La liturgia de estos días avanza más, se acerca hasta Zacarías, Isabel y, sobre todo, María. El anuncio del Ángel de parte de Dios hace enmudecer al Cielo. Todo el Cielo y el mundo espera la respuesta de María. Oyó la Virgen, que concebiría y daría a luz a un hijo; conoció que no sería por obra de varón, sino por obra del Espíritu Santo. El ángel aguarda su respuesta, porque ya es tiempo de que vuelva al Señor que lo envió. Se pone entre sus manos el precio de nuestra salvación. Seremos librados si consiente. Por la Palabra eterna de Dios fuimos todos creados, y a pesar de eso morimos; mas por la breve respuesta de María ahora podríamos ser llamados de nuevo a la vida.
La Iglesia también parece urgir a María que dé pronto su respuesta. Y María lo hace, responde al Señor por medio de una palabra y recibe al que es la Palabra; pronuncia su palabra y concibe la divina; emite una palabra fugaz y acoge en su seno a la Palabra eterna. Su humildad se revista de audacia, y su modestia de confianza. De ningún modo conviene que su sencillez virginal se olvide aquí de la prudencia. María es Virgen prudente, sin asomo de presunción y aunque es buena la modestia en el silencio, nos era más necesaria la piedad de sus afirmativas palabras. Aquí está dice la Virgen la esclava del Señor; hágase en mí según tu palabra [3].

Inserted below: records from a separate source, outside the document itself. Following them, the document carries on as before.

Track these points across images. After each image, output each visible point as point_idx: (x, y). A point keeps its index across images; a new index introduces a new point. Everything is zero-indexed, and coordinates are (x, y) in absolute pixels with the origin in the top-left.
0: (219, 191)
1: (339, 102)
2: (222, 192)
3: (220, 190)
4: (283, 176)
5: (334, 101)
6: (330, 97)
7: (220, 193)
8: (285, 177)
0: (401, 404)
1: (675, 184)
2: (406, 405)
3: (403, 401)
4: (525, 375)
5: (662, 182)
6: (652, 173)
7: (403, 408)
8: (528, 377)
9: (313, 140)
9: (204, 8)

Los ángeles que nos superan en naturaleza ahora nos envidian. Antes del nacimiento de nuestro Redentor, escribe San Gregorio Magno, nosotros habíamos perdido la amistad de los ángeles. La culpa original y nuestros pecados cotidianos nos habían alejado de su luminosa pureza,... Pero desde el momento en que nosotros hemos reconocido a nuestro Rey, los ángeles nos han reconocido como conciudadanos.
Y como el Rey de los cielos ha querido tomar nuestra carne terrena, los ángeles ya nos se alejan de nuestra miseria. No se atreven a considerar inferior a la suya esta naturaleza que adoran, viéndola ensalzada, por encima de ellos, en la persona del rey del cielo; y no tienen ya inconveniente en considerar al hombre como un compañero [4].

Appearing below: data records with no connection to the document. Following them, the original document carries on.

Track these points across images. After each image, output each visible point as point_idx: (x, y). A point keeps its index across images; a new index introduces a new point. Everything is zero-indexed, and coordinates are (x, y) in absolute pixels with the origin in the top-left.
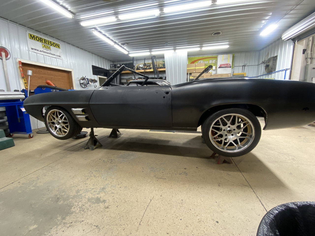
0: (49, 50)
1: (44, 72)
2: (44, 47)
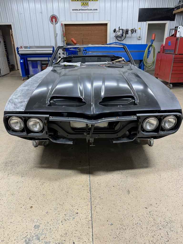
1: (82, 29)
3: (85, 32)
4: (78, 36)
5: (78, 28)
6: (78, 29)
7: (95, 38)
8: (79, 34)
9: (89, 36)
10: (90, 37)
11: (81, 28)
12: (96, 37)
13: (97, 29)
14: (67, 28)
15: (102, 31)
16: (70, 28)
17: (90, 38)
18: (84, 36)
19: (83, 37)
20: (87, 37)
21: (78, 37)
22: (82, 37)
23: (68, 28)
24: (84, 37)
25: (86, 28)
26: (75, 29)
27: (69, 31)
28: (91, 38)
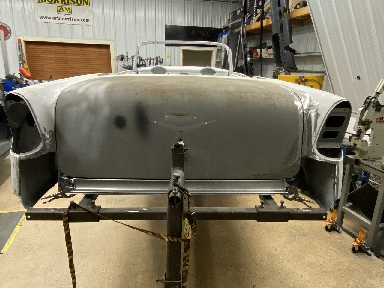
0: (68, 13)
1: (63, 50)
2: (59, 10)
3: (69, 57)
4: (54, 62)
5: (55, 48)
6: (55, 50)
7: (89, 68)
8: (56, 58)
9: (77, 63)
10: (80, 65)
11: (60, 49)
12: (91, 66)
13: (92, 52)
14: (32, 47)
15: (101, 57)
16: (38, 47)
17: (80, 67)
18: (66, 63)
19: (65, 65)
20: (73, 65)
21: (55, 64)
22: (63, 65)
23: (34, 47)
24: (67, 65)
25: (71, 49)
26: (49, 50)
27: (36, 53)
28: (82, 67)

Querría terminar estas consideraciones sobre la Navidad con unos versos de Antonio Murcianos (1927). Dicen así:
Era en Belén y era Noche buena la noche.
Apenas ni la puerta crujió cuando entrara.

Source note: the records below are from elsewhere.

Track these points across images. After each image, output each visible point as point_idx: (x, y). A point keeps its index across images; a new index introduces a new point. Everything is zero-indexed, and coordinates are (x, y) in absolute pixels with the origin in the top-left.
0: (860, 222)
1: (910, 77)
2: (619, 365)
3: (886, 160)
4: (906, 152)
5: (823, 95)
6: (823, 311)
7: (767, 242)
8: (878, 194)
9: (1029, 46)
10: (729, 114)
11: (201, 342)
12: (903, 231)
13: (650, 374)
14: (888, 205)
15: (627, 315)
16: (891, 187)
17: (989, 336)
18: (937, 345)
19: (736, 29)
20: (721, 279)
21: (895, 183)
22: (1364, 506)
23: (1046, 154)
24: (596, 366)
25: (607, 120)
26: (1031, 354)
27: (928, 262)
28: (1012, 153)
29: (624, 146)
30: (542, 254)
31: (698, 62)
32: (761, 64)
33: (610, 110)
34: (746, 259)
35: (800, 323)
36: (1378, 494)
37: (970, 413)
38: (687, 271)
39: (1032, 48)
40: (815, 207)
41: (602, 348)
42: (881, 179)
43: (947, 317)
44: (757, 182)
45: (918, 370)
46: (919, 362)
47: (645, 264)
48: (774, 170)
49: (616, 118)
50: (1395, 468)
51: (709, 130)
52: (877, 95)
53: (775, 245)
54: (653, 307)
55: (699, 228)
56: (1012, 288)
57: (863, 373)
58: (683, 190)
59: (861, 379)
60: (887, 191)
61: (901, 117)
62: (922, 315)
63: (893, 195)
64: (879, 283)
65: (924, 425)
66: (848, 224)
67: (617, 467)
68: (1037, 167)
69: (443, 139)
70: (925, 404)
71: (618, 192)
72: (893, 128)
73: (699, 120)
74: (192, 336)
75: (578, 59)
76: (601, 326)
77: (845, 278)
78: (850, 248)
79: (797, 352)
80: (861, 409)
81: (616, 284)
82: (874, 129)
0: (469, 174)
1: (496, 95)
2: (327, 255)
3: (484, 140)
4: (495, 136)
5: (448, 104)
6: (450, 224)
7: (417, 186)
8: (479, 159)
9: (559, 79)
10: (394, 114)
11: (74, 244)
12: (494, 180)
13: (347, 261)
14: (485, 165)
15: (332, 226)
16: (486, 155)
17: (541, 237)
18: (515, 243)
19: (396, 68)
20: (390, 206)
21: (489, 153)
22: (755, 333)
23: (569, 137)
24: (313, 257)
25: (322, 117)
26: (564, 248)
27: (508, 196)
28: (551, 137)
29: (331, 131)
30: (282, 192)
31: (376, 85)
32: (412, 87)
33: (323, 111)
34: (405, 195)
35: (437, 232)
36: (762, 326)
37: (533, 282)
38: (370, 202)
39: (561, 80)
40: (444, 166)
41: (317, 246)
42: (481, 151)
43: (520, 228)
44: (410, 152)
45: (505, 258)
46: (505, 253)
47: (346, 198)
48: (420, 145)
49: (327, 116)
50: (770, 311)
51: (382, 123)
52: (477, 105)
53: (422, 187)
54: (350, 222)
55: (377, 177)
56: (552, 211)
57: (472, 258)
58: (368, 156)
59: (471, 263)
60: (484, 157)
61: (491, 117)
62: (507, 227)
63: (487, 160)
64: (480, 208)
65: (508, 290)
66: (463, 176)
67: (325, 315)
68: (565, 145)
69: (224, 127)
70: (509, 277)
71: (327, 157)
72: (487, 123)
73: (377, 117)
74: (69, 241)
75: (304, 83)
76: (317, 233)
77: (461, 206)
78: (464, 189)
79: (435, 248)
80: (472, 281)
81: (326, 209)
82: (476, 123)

Era una mujer seca, harapienta y oscura
con la frente de arrugas y la espalda curvada.
Venía sucia de barro, de polvo de caminos.
La iluminó la luna y no tenía sombra.
Tembló María al verla; la mula no, ni el buey,
rumiando paja y heno como si tal cosa.
Tenía los cabellos largos color ceniza,
color de mucho tiempo, color de viento antiguo;
en sus ojos se abría la primera mirada
y cada paso era tan lento como un siglo.
Temió María al verla acercarse a la cuna.
En sus manos de tierra, ¡oh Dios!, ¿qué llevaría?...
Se dobló sobre el Niño, lloró infinitamente
y le ofreció la cosa que llevaba escondida.
La Virgen, asombrada, la vio al fin levantarse.
¡Era una mujer muy bella, esbelta y luminosa!
El Niño la miraba. También la mula. El buey
mirábala y rumiaba igual que si tal cosa.
Era en Belén y era Noche buena la noche.
Apenas ni la puerta crujió cuando se iba.
María al conocerla gritó y la llamó ¡Madre!
Eva miró a la Virgen y la llamó ¡Bendita!
¡Qué clamor, qué alborozo por la piedra y la estrella!
Afuera aún era pura, dura la nieve y fría.
Dentro, al fin, Dios dormido, sonreía teniendo
entre sus dedos niños la manzana.
Pedro Beteta López. Doctor en Teología y en Bioquímica
Notas al pie:
[1] Cfr. Juan PabloII, Audiencia general, 8-I-1986
[2] Cfr. Sermones de San Agustín, 293, 3.
[3] Cfr. Homilía de San Bernardo, 4, 8-9.
[4] San Gregorio Magno, In Evangelia homiliae, 8, 2.